Data excerpts:
==========

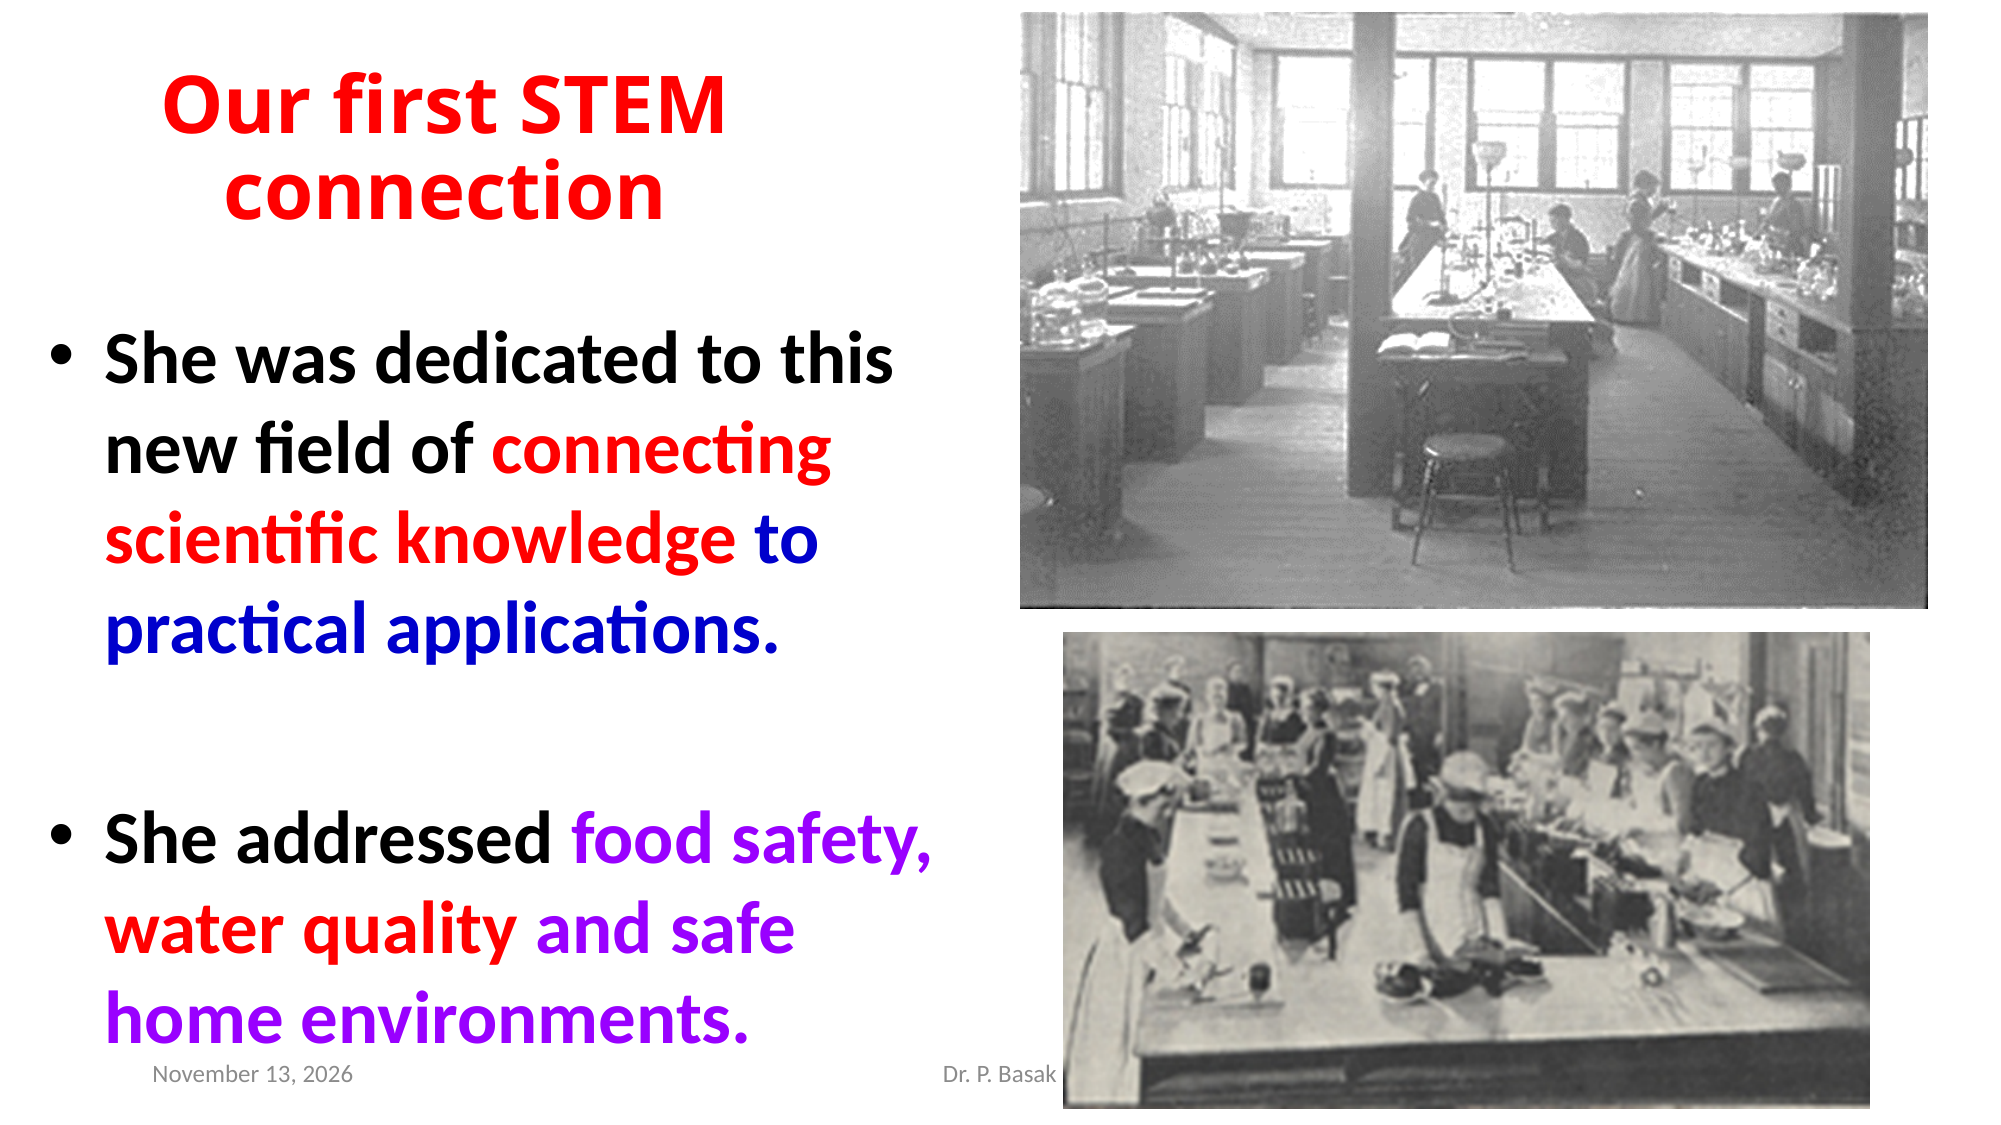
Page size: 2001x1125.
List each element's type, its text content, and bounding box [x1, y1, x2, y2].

picture [1063, 632, 1870, 1109]
text_box She was dedicated to this new field of connecting scientific knowledge to practical applications. She addressed food safety, water quality and safe home environments. [33, 300, 980, 1070]
picture [1020, 12, 1928, 609]
footer Dr. P. Basak [662, 1042, 1063, 1103]
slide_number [137, 1042, 588, 1103]
title Our first STEM connection [90, 55, 800, 245]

==========

• [What to do] Return exactly the lines from the one containing "List each element's" through the last line of the records above, both included, and nothing else.

• [Expected output]
List each element's type, its text content, and bounding box [x1, y1, x2, y2].

picture [1063, 632, 1870, 1109]
text_box She was dedicated to this new field of connecting scientific knowledge to practical applications. She addressed food safety, water quality and safe home environments. [33, 300, 980, 1070]
picture [1020, 12, 1928, 609]
footer Dr. P. Basak [662, 1042, 1063, 1103]
slide_number [137, 1042, 588, 1103]
title Our first STEM connection [90, 55, 800, 245]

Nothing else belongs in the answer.